-- EXERCISE --
Rewrite the material as a numbered list, from its first line up to and including the line that contains "Ocean Princess". Leave out any blank lines.

-- DATA FOR THIS EXERCISE --
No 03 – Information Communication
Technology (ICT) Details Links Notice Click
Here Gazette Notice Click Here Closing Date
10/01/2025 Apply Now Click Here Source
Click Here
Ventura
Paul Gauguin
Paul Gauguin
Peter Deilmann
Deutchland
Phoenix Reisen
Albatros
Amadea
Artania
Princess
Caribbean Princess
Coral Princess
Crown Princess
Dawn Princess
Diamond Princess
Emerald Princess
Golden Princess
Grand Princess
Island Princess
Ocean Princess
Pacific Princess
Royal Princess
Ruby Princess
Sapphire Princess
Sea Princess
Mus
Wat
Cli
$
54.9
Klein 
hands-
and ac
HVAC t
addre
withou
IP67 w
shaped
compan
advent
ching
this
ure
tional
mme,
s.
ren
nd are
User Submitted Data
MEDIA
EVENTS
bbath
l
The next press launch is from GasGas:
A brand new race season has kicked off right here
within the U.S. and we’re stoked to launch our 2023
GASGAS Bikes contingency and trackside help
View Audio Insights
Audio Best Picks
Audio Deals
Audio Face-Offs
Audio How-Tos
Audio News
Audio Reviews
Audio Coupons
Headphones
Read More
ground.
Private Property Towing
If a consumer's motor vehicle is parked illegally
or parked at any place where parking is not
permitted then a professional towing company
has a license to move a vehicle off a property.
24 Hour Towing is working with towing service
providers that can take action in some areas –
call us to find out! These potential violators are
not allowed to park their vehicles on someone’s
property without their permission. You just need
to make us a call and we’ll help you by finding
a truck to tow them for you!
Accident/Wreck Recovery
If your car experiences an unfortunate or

-- EXERCISE ANSWER --
1. No 03 – Information Communication
2. Technology (ICT) Details Links Notice Click
3. Here Gazette Notice Click Here Closing Date
4. 10/01/2025 Apply Now Click Here Source
5. Click Here
6. Ventura
7. Paul Gauguin
8. Paul Gauguin
9. Peter Deilmann
10. Deutchland
11. Phoenix Reisen
12. Albatros
13. Amadea
14. Artania
15. Princess
16. Caribbean Princess
17. Coral Princess
18. Crown Princess
19. Dawn Princess
20. Diamond Princess
21. Emerald Princess
22. Golden Princess
23. Grand Princess
24. Island Princess
25. Ocean Princess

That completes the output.